Brief

Pan Gu is a central figure in the Chinese Taoist legend of world creation, the first man, is said to come forth from chaos(a big egg). Pan Gu is said to have two horns, two tusks, and a shaggy body. Some accounts credit him with the separation of heaven and earth, setting the sun, moon, stars, and planets in place, and dividing the four seas. He shaped the earth by chiseling out valleys and stacking up mountains. All is accomplished from Pan Gu’s knowledge of Yin Yang, the inescapable principle of duality in all things.

The Origin Story of Pan Gu

At the beginning of the world, there was nothing, and the universe was in a featureless, formless, primordial state. The primordial state coalesced into a cosmic egg for about 18000 years. Within it, the perfectly opposed principles of Yin and Yang became balanced and Pan Gu emerged/woke up from the egg.
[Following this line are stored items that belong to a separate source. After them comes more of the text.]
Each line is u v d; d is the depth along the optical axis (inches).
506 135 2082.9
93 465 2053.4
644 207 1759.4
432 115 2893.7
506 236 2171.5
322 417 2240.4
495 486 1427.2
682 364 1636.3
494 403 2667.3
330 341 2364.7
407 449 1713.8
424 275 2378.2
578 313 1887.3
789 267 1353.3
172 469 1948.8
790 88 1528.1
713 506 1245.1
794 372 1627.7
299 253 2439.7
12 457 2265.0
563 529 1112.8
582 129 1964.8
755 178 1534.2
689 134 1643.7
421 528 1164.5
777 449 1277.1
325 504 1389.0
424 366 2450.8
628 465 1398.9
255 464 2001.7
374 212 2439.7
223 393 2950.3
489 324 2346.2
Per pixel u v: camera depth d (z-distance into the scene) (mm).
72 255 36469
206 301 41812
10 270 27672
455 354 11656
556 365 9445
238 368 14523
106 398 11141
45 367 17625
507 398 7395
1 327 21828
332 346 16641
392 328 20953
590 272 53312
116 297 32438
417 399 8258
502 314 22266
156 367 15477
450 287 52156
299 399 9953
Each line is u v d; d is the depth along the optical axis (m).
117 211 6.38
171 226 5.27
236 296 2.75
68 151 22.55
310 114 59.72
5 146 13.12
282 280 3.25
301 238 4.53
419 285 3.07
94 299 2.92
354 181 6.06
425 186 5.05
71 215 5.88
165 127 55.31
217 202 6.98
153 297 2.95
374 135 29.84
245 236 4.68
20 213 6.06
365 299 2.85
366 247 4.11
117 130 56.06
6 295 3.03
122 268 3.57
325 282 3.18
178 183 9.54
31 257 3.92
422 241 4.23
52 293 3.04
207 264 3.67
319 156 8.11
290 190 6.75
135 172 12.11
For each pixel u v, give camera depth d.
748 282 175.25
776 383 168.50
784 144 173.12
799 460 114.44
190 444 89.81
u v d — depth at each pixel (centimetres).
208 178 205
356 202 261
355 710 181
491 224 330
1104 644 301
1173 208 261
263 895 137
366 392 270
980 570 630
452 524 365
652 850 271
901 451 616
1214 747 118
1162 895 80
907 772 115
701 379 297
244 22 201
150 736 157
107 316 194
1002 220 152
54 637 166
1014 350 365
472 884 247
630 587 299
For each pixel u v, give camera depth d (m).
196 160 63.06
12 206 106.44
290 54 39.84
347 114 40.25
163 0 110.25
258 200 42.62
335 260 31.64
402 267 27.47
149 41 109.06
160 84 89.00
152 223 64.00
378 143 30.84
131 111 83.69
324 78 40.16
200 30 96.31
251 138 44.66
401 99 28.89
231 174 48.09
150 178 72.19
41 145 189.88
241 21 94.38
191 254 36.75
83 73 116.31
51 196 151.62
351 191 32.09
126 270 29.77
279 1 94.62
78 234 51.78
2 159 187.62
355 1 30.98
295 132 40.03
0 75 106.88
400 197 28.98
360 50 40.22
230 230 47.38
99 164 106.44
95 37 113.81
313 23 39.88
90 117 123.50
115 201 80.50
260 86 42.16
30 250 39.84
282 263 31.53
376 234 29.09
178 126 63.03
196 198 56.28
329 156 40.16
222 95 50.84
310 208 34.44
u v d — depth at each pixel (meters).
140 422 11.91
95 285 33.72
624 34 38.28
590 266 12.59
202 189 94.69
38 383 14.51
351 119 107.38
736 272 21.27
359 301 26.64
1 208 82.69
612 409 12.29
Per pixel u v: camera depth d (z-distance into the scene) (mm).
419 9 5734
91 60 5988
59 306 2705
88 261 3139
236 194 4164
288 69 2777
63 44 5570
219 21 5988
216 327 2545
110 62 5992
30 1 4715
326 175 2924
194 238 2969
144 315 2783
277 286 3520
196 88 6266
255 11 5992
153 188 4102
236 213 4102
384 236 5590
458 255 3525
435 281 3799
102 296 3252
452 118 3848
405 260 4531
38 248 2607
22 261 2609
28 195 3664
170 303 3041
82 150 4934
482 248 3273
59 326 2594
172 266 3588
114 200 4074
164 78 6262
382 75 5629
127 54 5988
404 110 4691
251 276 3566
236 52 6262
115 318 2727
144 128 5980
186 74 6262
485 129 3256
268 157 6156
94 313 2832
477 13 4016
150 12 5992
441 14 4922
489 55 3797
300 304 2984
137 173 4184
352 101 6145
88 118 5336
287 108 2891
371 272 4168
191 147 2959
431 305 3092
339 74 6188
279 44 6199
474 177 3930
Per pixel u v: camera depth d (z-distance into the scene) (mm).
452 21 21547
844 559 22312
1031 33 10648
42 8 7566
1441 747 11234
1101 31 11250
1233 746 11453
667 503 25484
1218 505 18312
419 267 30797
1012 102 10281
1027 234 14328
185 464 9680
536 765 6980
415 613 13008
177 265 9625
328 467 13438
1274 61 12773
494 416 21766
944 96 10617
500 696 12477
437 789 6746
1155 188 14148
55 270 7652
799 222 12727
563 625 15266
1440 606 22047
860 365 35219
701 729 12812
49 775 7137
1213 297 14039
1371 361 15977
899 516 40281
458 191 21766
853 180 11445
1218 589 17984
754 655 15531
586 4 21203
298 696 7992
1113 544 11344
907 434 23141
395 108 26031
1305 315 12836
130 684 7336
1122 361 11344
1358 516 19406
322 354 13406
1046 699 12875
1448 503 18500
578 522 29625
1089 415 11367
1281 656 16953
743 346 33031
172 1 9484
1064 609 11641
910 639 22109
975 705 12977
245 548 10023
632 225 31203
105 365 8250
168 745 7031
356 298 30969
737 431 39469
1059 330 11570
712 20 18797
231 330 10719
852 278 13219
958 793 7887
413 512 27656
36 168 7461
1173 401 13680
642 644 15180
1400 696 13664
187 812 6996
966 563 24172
Pangu inside the cosmic egg symbolizes Taiji. Pangu is usually depicted as a primitive, hairy giant who has horns on his head. Pangu began creating the world: he separated yin from yang with a swing of his giant axe, creating the earth (murky yin) and the sky (clear yang). To keep them separated, Pangu stood between them and pushed up the sky. With each day, the sky grew ten feet (3 meters) higher, the earth ten feet thicker, and Pangu ten feet taller. This task took yet another 18,000 years. In some versions of the story, Pangu is aided in this task by the Four Holy Beasts, the Turtle, the Qilin, the Phoenix, and the Dragon.

After 18,000 years had elapsed, Pangu died. His breath became the wind, mist, and clouds; his voice, thunder; his left eye, the Sun; his right eye, the Moon; his head, the mountains and extremes of the world; his blood, rivers; his muscles, fertile land; his facial hair, the stars, and Milky Way; his fur, bushes and forests; his bones, valuable minerals; his bone marrow, precious jewels; his sweat, rain; and the fleas on his fur carried by the wind became animals.

Pan-Gu is spoken of by the common people as “the first man, who opened up heaven and earth.” It has been said to me in “pidgin” English that “he is, all the same, your “Adam”; and in Taoist picture books I have seen him as a shaggy, dwarfish, Hercules, developing from a bear rather than an ape, and wielding an immense hammer and chisel with which he is breaking the chaotic rocks.